## Work instructions
Copy out the material starting at the line containing "What is the" and ending at the line containing "List the series", reproducing each line as it appears.

== Supplied data

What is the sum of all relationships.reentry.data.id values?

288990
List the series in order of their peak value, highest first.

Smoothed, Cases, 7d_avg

====
== Supplied data

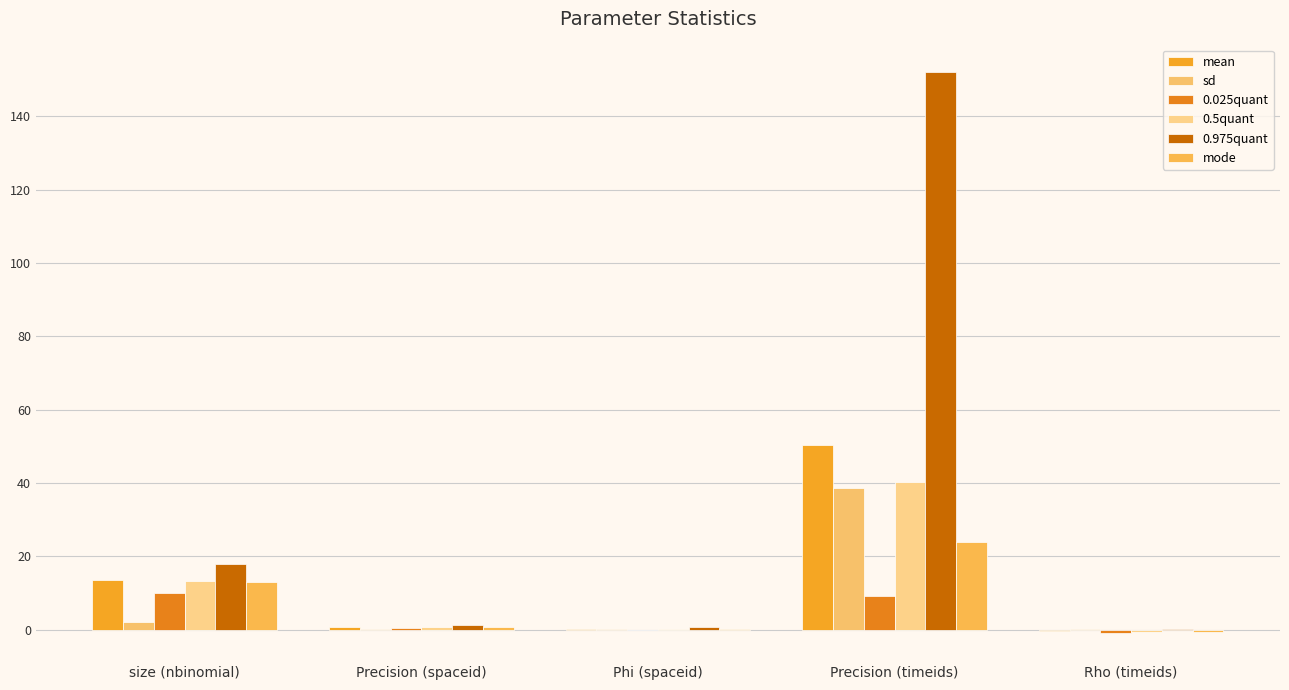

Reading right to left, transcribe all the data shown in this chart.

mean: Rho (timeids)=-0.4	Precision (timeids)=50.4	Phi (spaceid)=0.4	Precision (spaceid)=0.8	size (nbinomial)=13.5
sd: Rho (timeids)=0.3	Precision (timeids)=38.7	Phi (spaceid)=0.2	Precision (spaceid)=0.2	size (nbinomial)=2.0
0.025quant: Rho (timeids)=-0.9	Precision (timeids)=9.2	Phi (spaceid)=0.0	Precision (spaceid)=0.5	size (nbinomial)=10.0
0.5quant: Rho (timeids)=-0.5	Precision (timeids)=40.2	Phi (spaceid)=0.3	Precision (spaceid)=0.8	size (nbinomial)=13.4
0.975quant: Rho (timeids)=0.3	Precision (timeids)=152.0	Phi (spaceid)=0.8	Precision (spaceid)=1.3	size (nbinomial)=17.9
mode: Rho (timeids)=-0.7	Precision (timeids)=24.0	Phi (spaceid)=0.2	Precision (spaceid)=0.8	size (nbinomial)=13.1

====
== Supplied data

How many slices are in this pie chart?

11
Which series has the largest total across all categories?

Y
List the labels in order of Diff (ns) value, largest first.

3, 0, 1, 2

====

## Written response
What is the sum of all relationships.reentry.data.id values?

288990
List the series in order of their peak value, highest first.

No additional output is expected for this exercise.